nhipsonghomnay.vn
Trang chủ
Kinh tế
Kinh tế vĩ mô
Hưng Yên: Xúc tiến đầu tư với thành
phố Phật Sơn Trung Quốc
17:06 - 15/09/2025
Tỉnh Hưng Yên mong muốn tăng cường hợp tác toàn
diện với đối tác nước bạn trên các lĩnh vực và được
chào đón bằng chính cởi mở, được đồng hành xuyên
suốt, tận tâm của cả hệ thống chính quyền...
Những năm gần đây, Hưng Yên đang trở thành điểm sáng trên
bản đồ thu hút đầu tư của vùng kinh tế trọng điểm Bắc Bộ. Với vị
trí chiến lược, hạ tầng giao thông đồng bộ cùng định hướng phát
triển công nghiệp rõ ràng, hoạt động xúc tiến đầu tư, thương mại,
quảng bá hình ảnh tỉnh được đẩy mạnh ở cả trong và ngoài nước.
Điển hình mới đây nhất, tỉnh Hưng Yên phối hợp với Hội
------------------------------------------------------------
▶ [PROBLEM] An exact copy of every record is required here.

▶ [ANSWER SPACE]
nhipsonghomnay.vn
Trang chủ
Kinh tế
Kinh tế vĩ mô
Hưng Yên: Xúc tiến đầu tư với thành
phố Phật Sơn Trung Quốc
17:06 - 15/09/2025
Tỉnh Hưng Yên mong muốn tăng cường hợp tác toàn
diện với đối tác nước bạn trên các lĩnh vực và được
chào đón bằng chính cởi mở, được đồng hành xuyên
suốt, tận tâm của cả hệ thống chính quyền...
Những năm gần đây, Hưng Yên đang trở thành điểm sáng trên
bản đồ thu hút đầu tư của vùng kinh tế trọng điểm Bắc Bộ. Với vị
trí chiến lược, hạ tầng giao thông đồng bộ cùng định hướng phát
triển công nghiệp rõ ràng, hoạt động xúc tiến đầu tư, thương mại,
quảng bá hình ảnh tỉnh được đẩy mạnh ở cả trong và ngoài nước.
Điển hình mới đây nhất, tỉnh Hưng Yên phối hợp với Hội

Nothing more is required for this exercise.